Doctorant à l’Université de Paris (Cerilac, ED 131) en Études cinématographiques et Littérature française, sous la direction de Frédérique Berthet et Dominique Rabaté. Sa thèse porte sur les rapports qu’entretiennent poésie et cinéma dans la seconde moitié du XXe siècle, notamment dans le domaine de la poésie générative. Ancien élève de l’École Normale Supérieure de Lyon, agrégé de Lettres modernes (2019), il a notamment travaillé sur le cinéma « lyrique » d’Alain Cavalier, Jean- Claude Rousseau et Vincent Dieutre, sur les fictions éthiques de Hong Sang-soo et sur la genèse politique et littéraire du concept de « cinéma de poésie » pasolinien. Il est également l’auteur de plusieurs articles pour des revues de cinéma (Débordements, Positif, Cinétrens).

Apolline TAILLANDIER

Doctorante en science politique au MaxPo et au Centre d’Etudes Européennes de Sciences Po Paris. Elle consacre sa thèse à l’histoire contemporaine de la notion de posthumain et des mouvements transhumanistes aux Etats-Unis et au Royaume-Uni.
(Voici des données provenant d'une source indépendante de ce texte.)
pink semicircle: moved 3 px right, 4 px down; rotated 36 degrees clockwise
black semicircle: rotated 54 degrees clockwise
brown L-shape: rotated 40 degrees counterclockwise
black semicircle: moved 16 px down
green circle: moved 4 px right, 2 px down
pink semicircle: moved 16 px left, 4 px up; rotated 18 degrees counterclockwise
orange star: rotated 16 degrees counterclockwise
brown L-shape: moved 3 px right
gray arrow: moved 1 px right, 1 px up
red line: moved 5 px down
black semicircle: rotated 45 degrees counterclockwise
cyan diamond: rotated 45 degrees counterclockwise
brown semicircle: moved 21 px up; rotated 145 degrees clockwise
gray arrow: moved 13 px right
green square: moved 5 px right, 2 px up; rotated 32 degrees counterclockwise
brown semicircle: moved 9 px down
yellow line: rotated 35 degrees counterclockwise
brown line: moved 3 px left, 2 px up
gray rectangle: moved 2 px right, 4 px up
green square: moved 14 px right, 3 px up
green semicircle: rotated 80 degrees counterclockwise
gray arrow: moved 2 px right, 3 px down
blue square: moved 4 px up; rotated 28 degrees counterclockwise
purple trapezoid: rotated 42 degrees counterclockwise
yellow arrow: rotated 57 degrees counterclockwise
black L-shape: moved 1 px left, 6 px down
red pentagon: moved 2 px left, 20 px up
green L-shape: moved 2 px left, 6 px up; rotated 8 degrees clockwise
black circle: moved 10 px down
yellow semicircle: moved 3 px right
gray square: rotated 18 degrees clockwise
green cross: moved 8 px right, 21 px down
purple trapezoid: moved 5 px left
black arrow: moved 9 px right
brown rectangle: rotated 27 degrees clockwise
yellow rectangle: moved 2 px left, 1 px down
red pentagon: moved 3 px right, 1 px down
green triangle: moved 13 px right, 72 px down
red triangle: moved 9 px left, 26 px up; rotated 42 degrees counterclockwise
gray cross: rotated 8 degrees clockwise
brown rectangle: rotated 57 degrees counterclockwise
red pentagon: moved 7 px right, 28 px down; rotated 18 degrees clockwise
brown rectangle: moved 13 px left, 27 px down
Elle a publié « Lectures et langages du transhumanisme », dans la revue Raisons Politiques (74, n° 2, juin 2019) et « From Boundless Expansion to Existential Threat : Transhumanists and Posthuman Imaginaries », dans Futures dirigé par Jenny Andersson et Sandra Kemp (Oxford University Press, 2020). Ses recherches portent également sur les approches féministes de la technologie et sur les imaginaires politiques de l’intelligence artificielle.

Carlos TELLO

Docteur en Histoire et Sémiologie du Texte et de l’Image de l’Université de Paris. Ses recherches et publications portent sur la littérature comparée contemporaine et le cinéma, principalement dans une perspective posthumaniste, ainsi que sur la littérature et le cinéma en Amérique latine et en Espagne. Il est chercheur associé au Cerilac, Université de Paris (https://u-paris.fr/cerilac/teams/tello- carlos/) et Ater au sein du département des langues romanes à l’Université Paris-Est Créteil. Il est fondateur d’Image et Parole, association interdisciplinaire de projets et recherches sur le texte et l’image (https://www.imageetparole.com/).

Carlos TOUS

Maître de conférences en littérature hispano-américaine contemporaine à l’Université de Tours, au sein du département d’études hispaniques et portugaises. Ses travaux de recherche portent principalement sur les dynamiques du déplacement et sur les représentations du conflit dans la littérature, le cinéma et le théâtre colombiens contemporains.